How to use @ContextConfiguration to test Web Spring app locally and in memory?

Let's imagine a Spring 3.1 web mvc application using MySql via Hibernate JPA via DAO's.

One has to write tests for the controllers without deploying the application and using an in-memory database (like hsqldb:mem for example). In other words, one should be able to run tests on a local PC.

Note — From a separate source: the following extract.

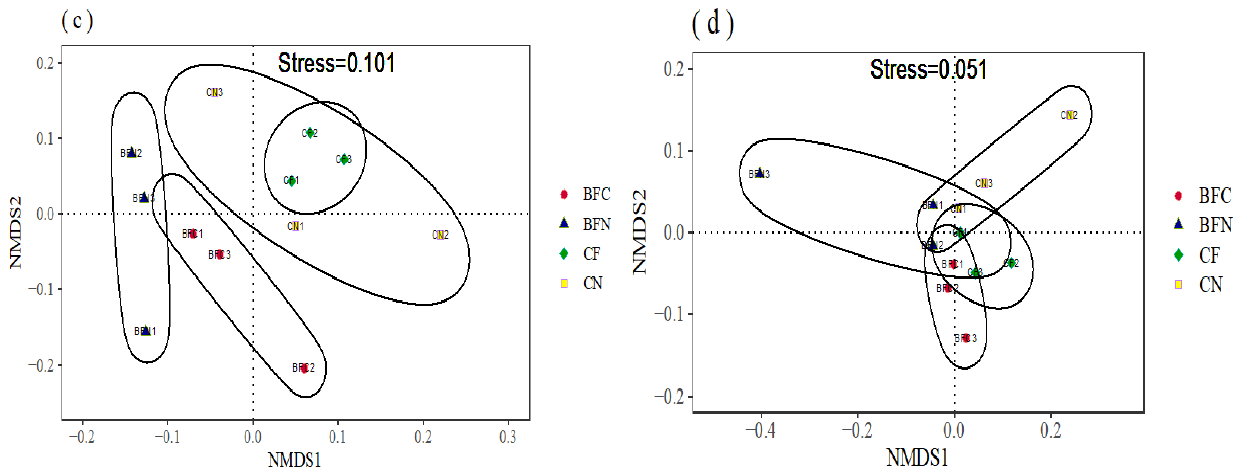
Figure 2. Nonmetric multidimensional scaling (NMDS) of bacteria and fungi community structure at 15 days after transplanting ( a , b ) and fruiting stages ( c , d ) based on Bray–Curtis dissimilarities. Points of different colours or shapes represent samples of different groups.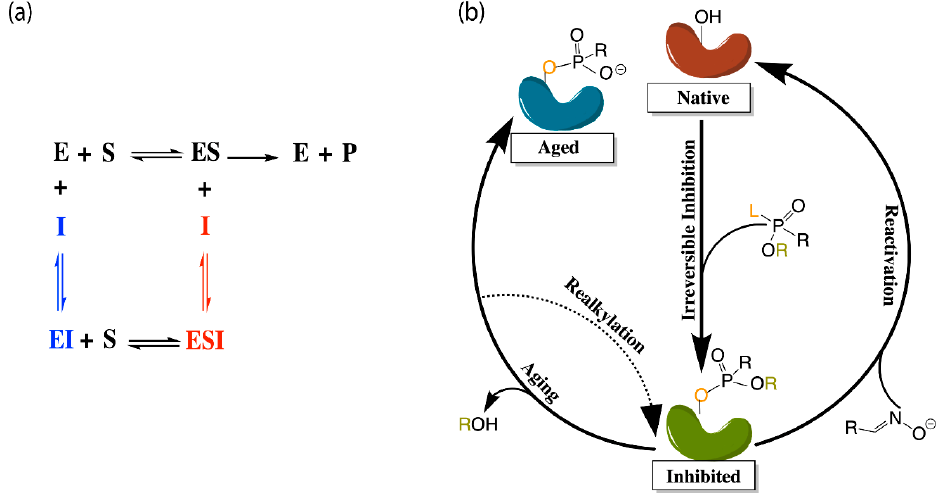
Figure 2. ( a ) Depiction of the enzyme catalytic mechanism (black) and reversible inhibition mecha- nisms including competitive inhibition (blue), uncompetitive inhibition (red), and noncompetitive inhibition (both blue and red). ( b ) Representation of irreversible (covalent) inhibition by organo- phosphorus ligands and the reactivation mechanisms to revert the aged enzyme (blue) back to the inhibited complex (green). L and R represent the first and second leaving groups of the organophosphate, respectively, following the paths of inhibition and reactivation.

How can this be achieved? Can someone provide a detailed example of how to write tests for such a controller? How should @ContextConfiguration be configured? How to retrieve a WebApplicationContext for testing purposes locally? Should one maintain a hibernate-test.cfg.xml?

Update

I am not talking only about unit testing, I am talking about integration testing.

Solution

To make this complete on top of Sean Patrick Floyd's answer, here is a solution inspired from here:

Example of service:

public interface MarkingService {
    public String markItem(String item);
}

Example of controller using service

@Controller  
public class TestableController {

    @Autowired
    private MarkingService markerService;

    @RequestMapping(value = "mark/{name}")  
    public String mark(Model ui, @PathVariable String name){  

        String value = this.markerService.markItem(name);
        ui.addAttribute("mark-value", value);

        return "mark-show";  

    }  

}

Mock of service to test controller:

public class MarkingServiceMock implements MarkingService {

    @Override
    public String markItem(String item) {
        return "mockValue";
    }

}

Config object for test configuration:

@Configuration
public class TestableControllerConfig {

    // We return a mock to test the controller layer
    @Bean
    public MarkingService markingService() {
        return new MarkingServiceMock();
    }

}

Controller test:

@RunWith(SpringJUnit4ClassRunner.class)  
@ContextConfiguration(classes={TestableControllerConfig.class})
public class TestableControllerTest {

    // Will be injected with TestableControllerConfig.markingService()
    @Autowired
    private MarkingService markerService;

    @Test
    public void testController() {

        // ...

    }

}

Assuming the service layer relies on DAO's, it is easy to inject implementations based on in-memory db too.

Upvotes: 1

Views: 1614

Answers (1)

Sean Patrick Floyd
Sean Patrick Floyd

Reputation: 298818

Usually, you wouldn't test the whole setup. Write tests for the web layer and mock the persistence layer in them. Write separate tests for the service and persistence layer.

If you are going to test web controllers, use ModelAndViewAssert or the Mock versions of HttpServletRequest etc.

If on the other hand you want to test the whole setup, run automated web tests using HtmlUnit, Selenium etc., but do it on your real deployed app (of course on a non-public installation).

But in my opinion, if you want to test the big picture, you need to test the real thing. Mocking on a large scale gets very messy.